Inactivation of FR and RB1 genes in the development of bladder cancer. (a) The analysis of LOP and inactivation of FR and RB1 genes documented by DNA sequencing, methylation, and immunohistochemical analyses based on data shown in Figure 12. LGPTCC, low-grade (grades 1 and 2) superficial (T_a–T_1a) papillary TCC; HGNPTCC, high-grade (grade 3) non-papillary invasive (T_1b and higher). (b) Sequential inactivation of P2RY5 and RB1 in the development of bladder cancer from in situ neoplasia. The loss of wild-type P2RY5 copy and the retention of the 1722T variant allele inactivate the P2RY5 gene. Low-power view of invasive bladder cancer and adjacent LGIN and HGIN (upper panel). Microdissected DNA corresponding to LGIN shows loss of wild-type P2RY5 allele and retention of normal RB expression pattern (lower panel, left). Microdissected DNA corresponding to HGIN shows similar loss of wild-type P2RY5 allele and additional loss of RB protein expression (lower panel, center). Similar loss of wild-type P2RY5 allele and RB protein expression is seen in invasive TCC (lower panel, right).
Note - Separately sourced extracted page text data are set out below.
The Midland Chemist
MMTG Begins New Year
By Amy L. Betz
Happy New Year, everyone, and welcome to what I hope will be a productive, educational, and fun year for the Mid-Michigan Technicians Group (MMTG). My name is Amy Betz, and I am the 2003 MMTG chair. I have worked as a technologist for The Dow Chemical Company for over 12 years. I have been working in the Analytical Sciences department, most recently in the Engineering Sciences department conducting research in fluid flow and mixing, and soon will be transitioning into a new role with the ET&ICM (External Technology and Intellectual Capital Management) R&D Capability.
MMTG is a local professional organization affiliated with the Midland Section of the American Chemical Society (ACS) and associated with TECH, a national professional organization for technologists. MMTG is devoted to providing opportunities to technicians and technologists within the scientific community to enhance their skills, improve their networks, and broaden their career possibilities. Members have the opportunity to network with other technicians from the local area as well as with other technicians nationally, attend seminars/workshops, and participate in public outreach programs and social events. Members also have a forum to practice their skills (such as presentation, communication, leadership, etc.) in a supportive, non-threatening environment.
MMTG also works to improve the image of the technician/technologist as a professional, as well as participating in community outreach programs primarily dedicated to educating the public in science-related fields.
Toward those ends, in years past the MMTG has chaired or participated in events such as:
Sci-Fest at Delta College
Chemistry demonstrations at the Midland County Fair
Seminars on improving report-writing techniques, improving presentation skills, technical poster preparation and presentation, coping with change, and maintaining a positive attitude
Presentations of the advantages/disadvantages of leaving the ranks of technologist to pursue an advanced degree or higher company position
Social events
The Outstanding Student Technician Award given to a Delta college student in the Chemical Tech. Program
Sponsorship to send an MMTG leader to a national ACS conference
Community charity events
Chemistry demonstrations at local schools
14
Arrows indicate retention of normal RB protein expression in endothelial cells adjacent to tumor. (Reprinted with permission from Lee S, Jeong J, Majewski T, et al. Proc Natl Acad Sci USA 2007;104:13732–13737.) (c) The FR gene hypothesis postulates that their inactivation by allelic loss, methylation, and less frequently by mutations or polymorphism contributes to the initial clonal expansion of in situ neoplasia microscopically consistent with LGIN common to both papillary and non-papillary pathways. The loss of tumor suppressor genes, such as RB1, is secondary and associated with the development of a successor clone showing features of severe dysplasia/carcinoma in situ (HGIN) progressing to invasive TCC.